What to do:
Transcribe the lines between the line holding "Pose unit: median" and the line holding "-0.073520, 0.747407, 0.237668]]", inclusive, leaving the pictures out of your answer.

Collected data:
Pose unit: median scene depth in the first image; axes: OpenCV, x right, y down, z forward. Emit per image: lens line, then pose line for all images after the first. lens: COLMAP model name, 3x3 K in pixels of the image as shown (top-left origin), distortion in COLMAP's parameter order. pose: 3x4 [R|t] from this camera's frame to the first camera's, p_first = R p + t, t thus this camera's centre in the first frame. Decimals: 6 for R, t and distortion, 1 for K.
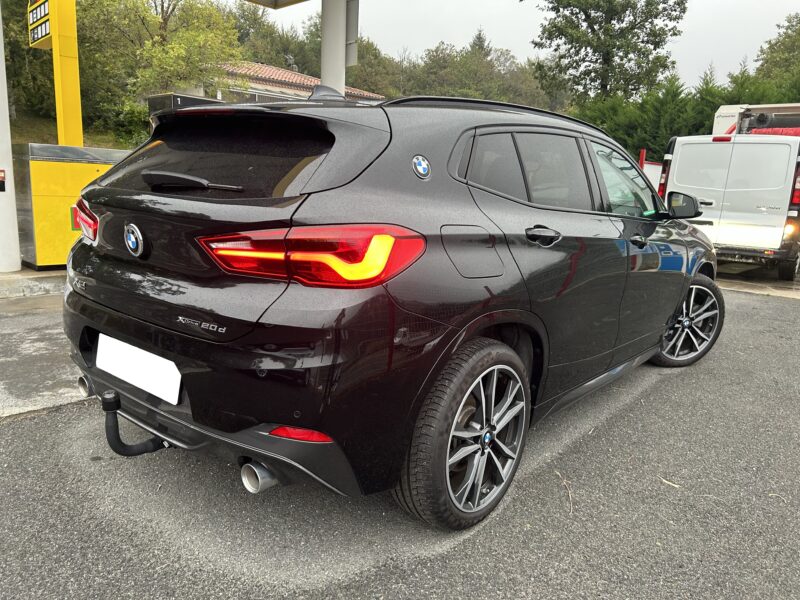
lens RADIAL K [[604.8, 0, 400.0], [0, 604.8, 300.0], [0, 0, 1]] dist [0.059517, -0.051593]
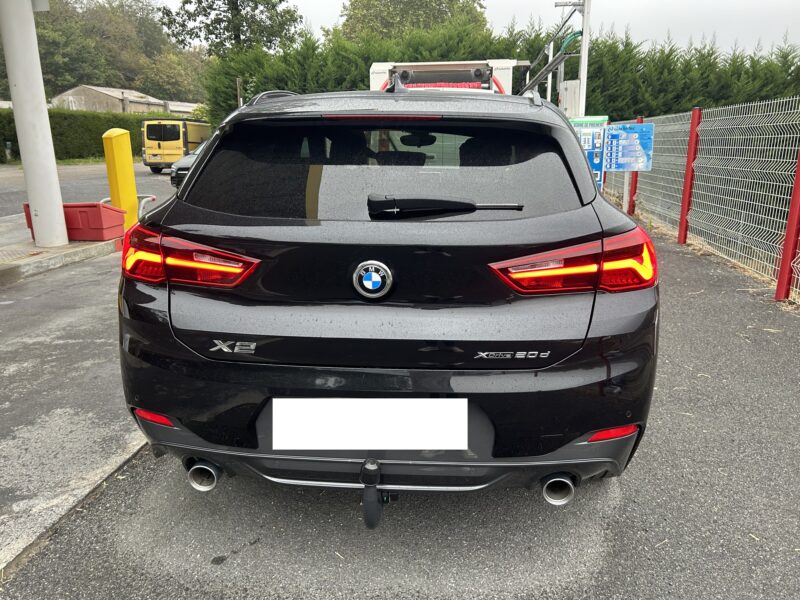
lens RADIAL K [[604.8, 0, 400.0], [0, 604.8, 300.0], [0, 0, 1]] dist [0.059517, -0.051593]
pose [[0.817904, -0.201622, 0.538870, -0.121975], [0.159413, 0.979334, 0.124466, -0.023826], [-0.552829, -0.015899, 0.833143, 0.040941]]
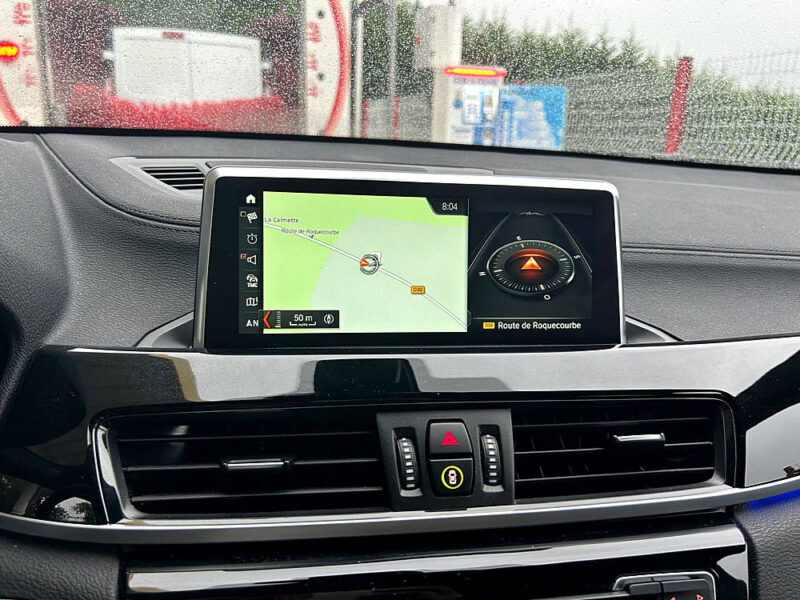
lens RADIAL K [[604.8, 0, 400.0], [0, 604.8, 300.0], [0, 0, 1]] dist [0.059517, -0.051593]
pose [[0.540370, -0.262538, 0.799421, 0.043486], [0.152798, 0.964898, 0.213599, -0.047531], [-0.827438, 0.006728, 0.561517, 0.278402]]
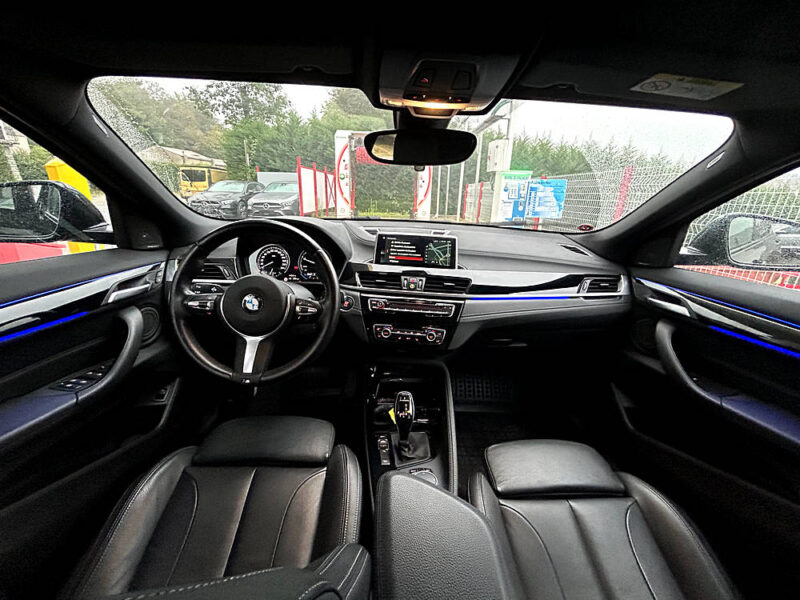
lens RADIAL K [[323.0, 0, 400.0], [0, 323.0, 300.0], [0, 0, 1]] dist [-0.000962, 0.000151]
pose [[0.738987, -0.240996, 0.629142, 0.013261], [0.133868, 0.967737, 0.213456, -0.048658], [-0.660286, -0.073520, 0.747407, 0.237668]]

---

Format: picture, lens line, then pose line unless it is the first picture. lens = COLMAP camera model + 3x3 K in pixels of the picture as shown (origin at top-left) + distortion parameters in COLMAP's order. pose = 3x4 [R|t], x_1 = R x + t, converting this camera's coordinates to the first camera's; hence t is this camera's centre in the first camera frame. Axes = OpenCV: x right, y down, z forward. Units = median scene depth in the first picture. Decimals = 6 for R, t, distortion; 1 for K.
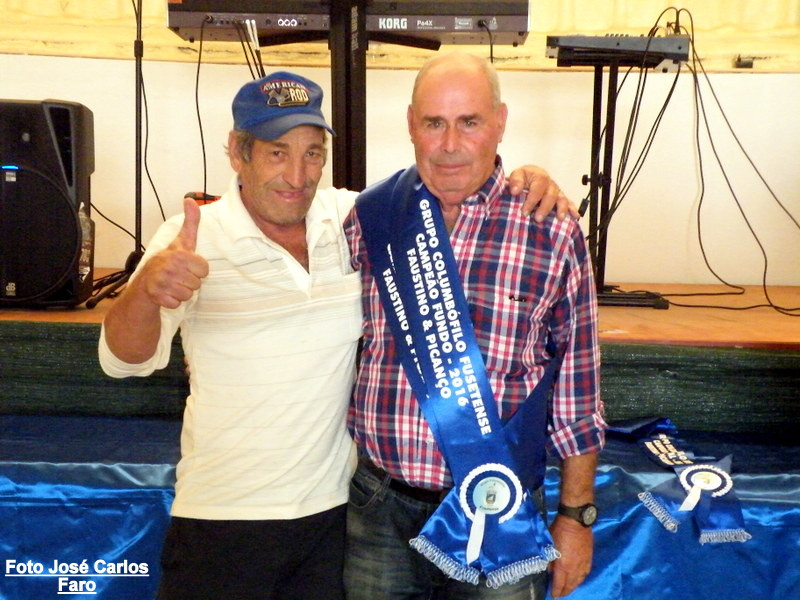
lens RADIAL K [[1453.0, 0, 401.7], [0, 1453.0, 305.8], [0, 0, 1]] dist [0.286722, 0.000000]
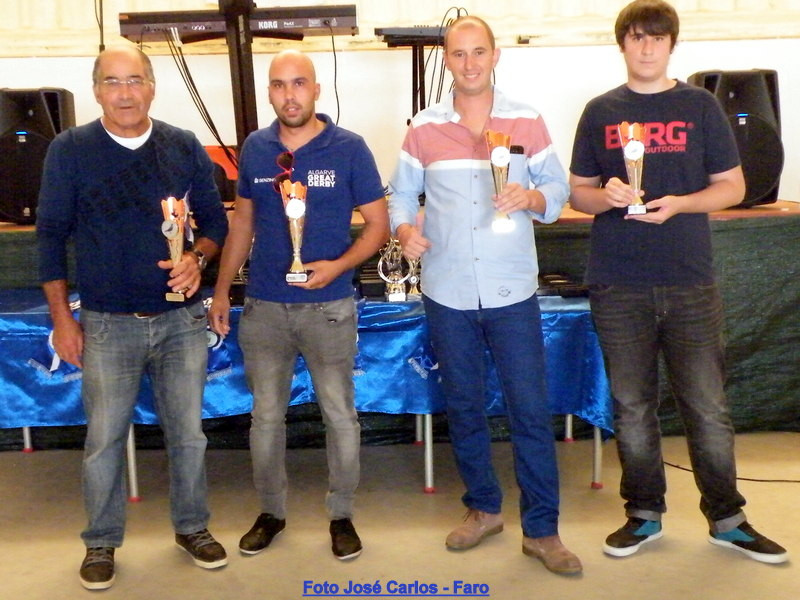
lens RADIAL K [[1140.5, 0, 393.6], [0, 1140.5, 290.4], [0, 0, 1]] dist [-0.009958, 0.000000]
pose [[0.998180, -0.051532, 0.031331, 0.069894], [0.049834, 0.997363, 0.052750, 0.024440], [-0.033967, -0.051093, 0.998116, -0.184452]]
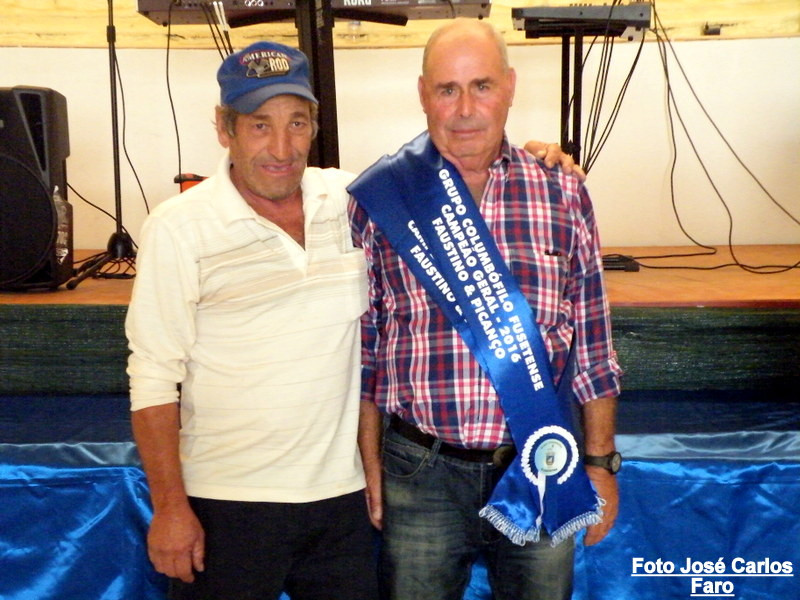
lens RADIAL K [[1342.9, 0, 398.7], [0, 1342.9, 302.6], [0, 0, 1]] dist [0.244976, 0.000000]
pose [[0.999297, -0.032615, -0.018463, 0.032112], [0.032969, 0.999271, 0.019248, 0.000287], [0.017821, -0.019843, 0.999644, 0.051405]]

Solution to this problem:
Pose unit: median scene depth in the first image; axes: OpenCV, x right, y down, z forward. Emit per image: lens line, then pose line for all images after the first. lens: COLMAP model name, 3x3 K in pixels of the image as shown (top-left origin), distortion in COLMAP's parameter order. pose: 3x4 [R|t] from this camera's frame to the first camera's, p_first = R p + t, t thus this camera's centre in the first frame. Decimals: 6 for R, t and distortion, 1 for K.
lens RADIAL K [[604.8, 0, 400.0], [0, 604.8, 300.0], [0, 0, 1]] dist [0.059517, -0.051593]
lens RADIAL K [[604.8, 0, 400.0], [0, 604.8, 300.0], [0, 0, 1]] dist [0.059517, -0.051593]
pose [[0.817904, -0.201622, 0.538870, -0.121975], [0.159413, 0.979334, 0.124466, -0.023826], [-0.552829, -0.015899, 0.833143, 0.040941]]
lens RADIAL K [[604.8, 0, 400.0], [0, 604.8, 300.0], [0, 0, 1]] dist [0.059517, -0.051593]
pose [[0.540370, -0.262538, 0.799421, 0.043486], [0.152798, 0.964898, 0.213599, -0.047531], [-0.827438, 0.006728, 0.561517, 0.278402]]
lens RADIAL K [[323.0, 0, 400.0], [0, 323.0, 300.0], [0, 0, 1]] dist [-0.000962, 0.000151]
pose [[0.738987, -0.240996, 0.629142, 0.013261], [0.133868, 0.967737, 0.213456, -0.048658], [-0.660286, -0.073520, 0.747407, 0.237668]]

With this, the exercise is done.